(Passage shown Opens)

Reviewed by Martin P. Johnson (Miami University Hamilton)
Published on H-FedHist (January, 2019)
Commissioned by Caryn E. Neumann (Miami University of Ohio Regionals)
This sharp and rapid survey by one of the foremost scholars of American abolitionism provides an illuminating review of Lincoln’s on-again, off-again relationship with the persistent and demanding band of writers and activists who worked to end slavery and protect the rights of black Americans. Drawing upon decades of experience in the field, Stanley Harrold, a professor of history at South Carolina State University, argues that abolitionists “fundamentally influenced” Abraham Lincoln’s “evolving political orientation” and that, in the end, “he influenced them, as well” (p. 3). Beyond this, Harrold presents a sustained argument that Lincoln was far more the protector of the rights of whites than a crusader for justice for people of color.
Harrold begins by arguing that Lincoln and abolitionists inhabited “different worlds” but that Lincoln had especially far to travel in their eventual convergence. Northeastern abolitionism was rooted in religion and the Declaration of Independence; Lincoln’s view on slavery derived from “slaveholders Thomas Jefferson of Virginia and Henry Clay of Kentucky,” who endorsed “only very gradual emancipation schemes, rejected black equality, and denounced abolitionists” (p. 5). Harrold depicts Lincoln following this path precisely and argues that Lincoln’s whiggish nationalism and opportunism determined his early course far more than moral antagonism to slavery. In the 1830s and 1840s, Lincoln was more likely to attack opponents for abolitionist principles than to embrace them himself. Instead, Lincoln “merely disliked slavery” and opposed its expansion not so much from moral revulsion but because it was not a beneficial labor system and because it was the basis of slaveholder domination of the federal government (p. 2).

(Passage shown Closes)
(Records supplied Opens)

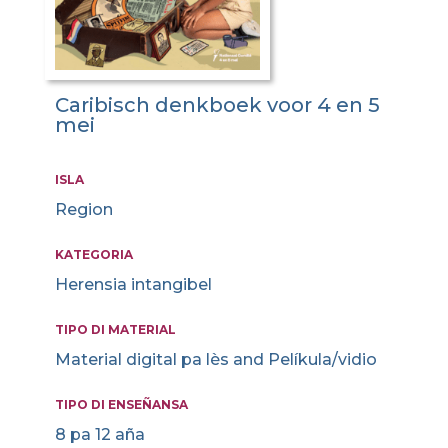
Caribisch denkboek voor 4 en 5
mei
ISLA
Region
KATEGORIA
Herensia intangibel
TIPO DI MATERIAL
Material digital pa lès and Pelíkula/vidio
TIPO DI ENSEÑANSA
8 pa 12 aña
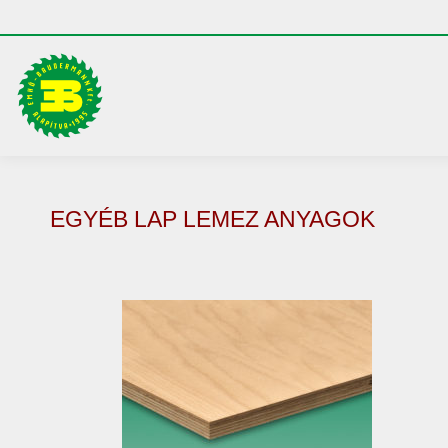
EGYÉB LAP LEMEZ ANYAGOK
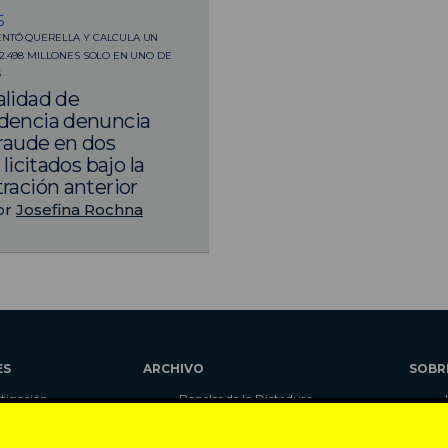
5
ENTÓ QUERELLA Y CALCULA UN
$2.498 MILLONES SOLO EN UNO DE
S
lidad de
dencia denuncia
fraude en dos
 licitados bajo la
ración anterior
or
Josefina Rochna
ES
ARCHIVO
SOBR
stigación
Papeles de la Dictadura
alidad
Libros
umnas
Blog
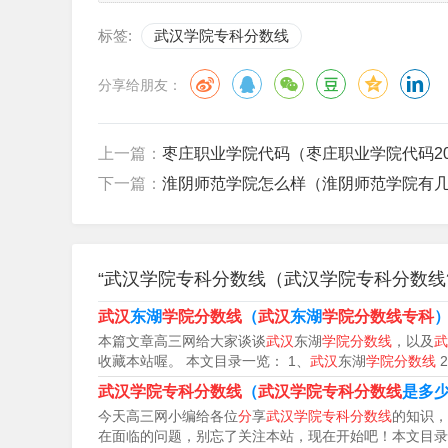
标签:
武汉学院专科分数线
分享给朋友：
上一篇：
枣庄职业学院代码（枣庄职业学院代码20
下一篇：
淮阴师范学院怎么样（淮阴师范学院有
“武汉学院专科分数线（武汉学院专科分数线
武汉
东湖
学院分数线
（
武汉
东湖
学院分数线专科
本篇文章高三网给大家谈谈
武汉
东湖
学院分数线
，以及
武
收藏本站喔。 本文目录一览： 1、
武汉
东湖
学院分数线
武汉学院专科分数线
（
武汉学院专科分数线
是多
今天高三网小编给各位
分
享
武汉学院专科分数线
的知识，
在面临的问题，别忘了关注本站，现在开始吧！本文目录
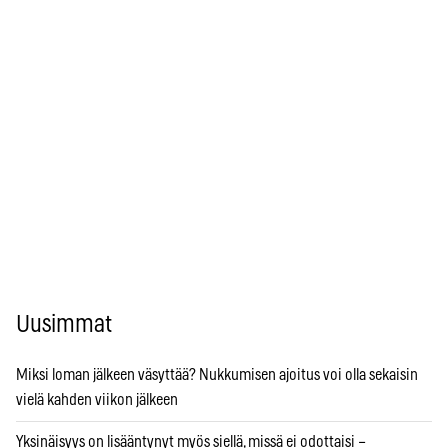
Uusimmat
Miksi loman jälkeen väsyttää? Nukkumisen ajoitus voi olla sekaisin
vielä kahden viikon jälkeen
Yksinäisyys on lisääntynyt myös siellä, missä ei odottaisi –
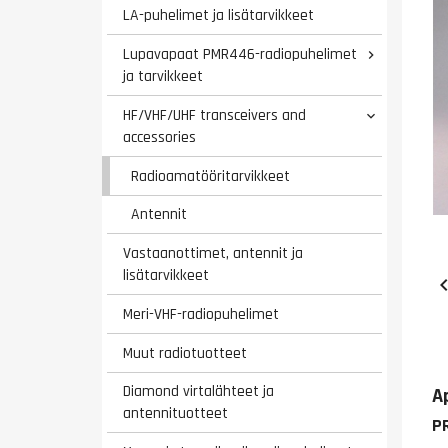
LA-puhelimet ja lisätarvikkeet
Lupavapaat PMR446-radiopuhelimet

ja tarvikkeet
HF/VHF/UHF transceivers and

accessories
Radioamatööritarvikkeet
Antennit
Vastaanottimet, antennit ja
lisätarvikkeet
Meri-VHF-radiopuhelimet
Muut radiotuotteet
Diamond virtalähteet ja
A
antennituotteet
P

(Records supplied Closes)

- Explore the material -
[A] Write out the passage of the Lincoln review that begins with the words containing "Commissioned by Caryn" and ends with "people of color.".
[B] Name every person the Lincoln review mentions by full name.
[C] Carry the Lincoln review forward from its last sentence.
The records come from a separate source.

- Answer set -
[A]
Commissioned by Caryn E. Neumann (Miami University of Ohio Regionals)
This sharp and rapid survey by one of the foremost scholars of American abolitionism provides an illuminating review of Lincoln’s on-again, off-again relationship with the persistent and demanding band of writers and activists who worked to end slavery and protect the rights of black Americans. Drawing upon decades of experience in the field, Stanley Harrold, a professor of history at South Carolina State University, argues that abolitionists “fundamentally influenced” Abraham Lincoln’s “evolving political orientation” and that, in the end, “he influenced them, as well” (p. 3). Beyond this, Harrold presents a sustained argument that Lincoln was far more the protector of the rights of whites than a crusader for justice for people of color.

[B]
Martin P. Johnson
Caryn E. Neumann
Stanley Harrold
Abraham Lincoln
Thomas Jefferson
Henry Clay

[C]
Harrold then traces a “limited convergence” during which Lincoln in the 1850s more clearly spoke out against slavery. For Lincoln, this convergence was especially facilitated by his law partner, William Herndon, who furnished Lincoln with abolition journals and put him in second-hand contact with noted abolitionist Theodore Parker. In addition, Lincoln’s sense of the legal injustice of the Dred Scott decision drove him to assert more openly that “colored people,” as he said at Springfield in 1857, were indeed part of “the people of the United States” (p. 54). On the other side of the equation, Harrold also shows how some abolitionists from the late 1840s onward were more willing to move toward political action in support of allies like radical Republicans (a category that does not include Lincoln). Some even argued, along with Frederick Douglass, that the Constitution could be a shield of freedom as well as a sword of oppression.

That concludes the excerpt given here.